Once the younger contingent has been knocked out from contention after Super Tuesday, the field of U.S. presidential candidates featured Trump on the Republican side and four Democrats: Joe Biden, 78, Bernie Sanders, 79, Mike Bloomberg, 78, and Elizabeth Warren, 71. Bloomberg has since dropped out and so did Warren, the baby of the group. The nomination looks to be sewn up by Biden, the frailest, saddest and least inspiring retread from the Obama era, but even Sanders, the favorite of America’s young people, is but a throwback to the Students for a Democratic Society days of the 1960s.
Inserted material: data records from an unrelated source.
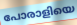
പോരാളിയെ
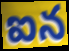
ఐన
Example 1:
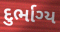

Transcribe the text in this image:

દુર્ભાગ્ય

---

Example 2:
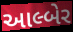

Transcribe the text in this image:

આલ્બેર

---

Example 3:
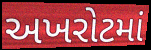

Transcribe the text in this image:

અખરોટમાં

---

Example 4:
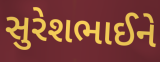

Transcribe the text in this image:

સુરેશભાઈને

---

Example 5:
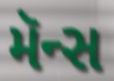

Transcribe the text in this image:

મૅન્સ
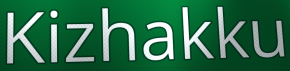
Kizhakku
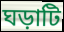
ঘড়াটি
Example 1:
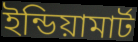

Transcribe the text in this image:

ইন্ডিয়ামার্ট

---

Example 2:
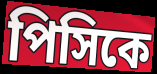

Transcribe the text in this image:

পিসিকে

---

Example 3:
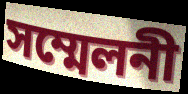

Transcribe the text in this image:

সম্মেলনী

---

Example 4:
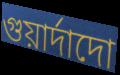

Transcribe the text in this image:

গুয়ার্দাদো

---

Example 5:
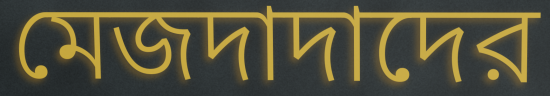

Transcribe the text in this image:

মেজদাদাদের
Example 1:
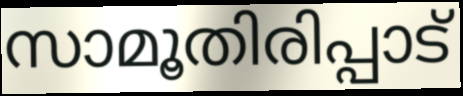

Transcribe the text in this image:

സാമൂതിരിപ്പാട്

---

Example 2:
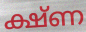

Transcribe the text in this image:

ക്ഷ്ണ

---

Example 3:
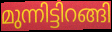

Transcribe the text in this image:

മുന്നിട്ടിറങ്ങി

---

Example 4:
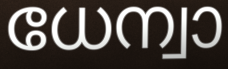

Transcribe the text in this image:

ധേന്വാ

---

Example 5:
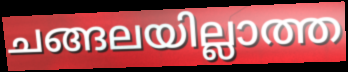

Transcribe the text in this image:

ചങ്ങലയില്ലാത്ത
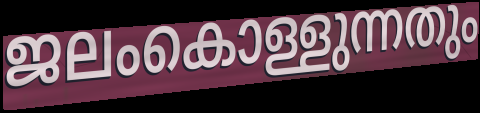
ജലംകൊള്ളുന്നതും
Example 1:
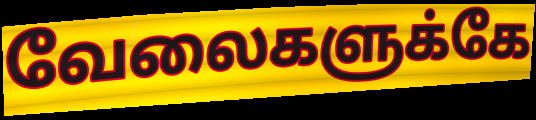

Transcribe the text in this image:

வேலைகளுக்கே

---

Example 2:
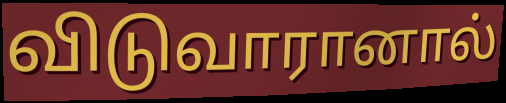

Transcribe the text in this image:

விடுவாரானால்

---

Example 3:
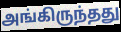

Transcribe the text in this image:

அங்கிருந்தது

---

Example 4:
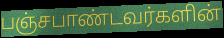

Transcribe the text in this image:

பஞ்சபாண்டவர்களின்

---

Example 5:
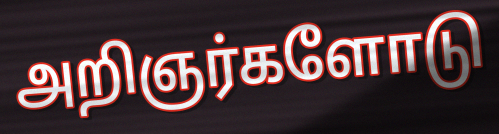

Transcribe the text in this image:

அறிஞர்களோடு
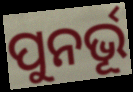
ପୁନର୍ଭୂ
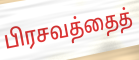
பிரசவத்தைத்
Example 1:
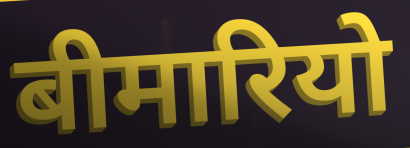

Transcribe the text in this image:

It is not just the end of an era; it is the ultimate exhaustion of a political system. Not surprisingly, it is starting to collapse under pressure from the right. A criminal known as Individual One is in the White House. He and his cronies are up to their ears in ties with the government and common thugs from a hostile foreign power which helped put the current US President into the White House. The system of checks and balances is broken. The independent judiciary is trashed. Corruption and self-dealing are accepted as a new norm. The independent media is attacked as “enemies of the people” when it tries to report the truth. The country is hopelessly split along racial lines and between urban and rural, coastal and inland and other characteristics.

America has a considerable room for error, which Trump has skillfully exploited. Unlike the Soviet economy, the United States is an economic powerhouse that should give its political system more time to rot. On the other hand, global competition has intensified, climate change has generated new challenges and the internet and social media have provided a platform for radicalizing and organizing large groups of the population.

The new decade is starting with political stagnation and a breakdown of social and political institutions. But once this generation of leaders is gone, a very different United States will emerge — by the end of the 2020s at the latest, and, probably, already by the country’s 250th anniversary in 2026.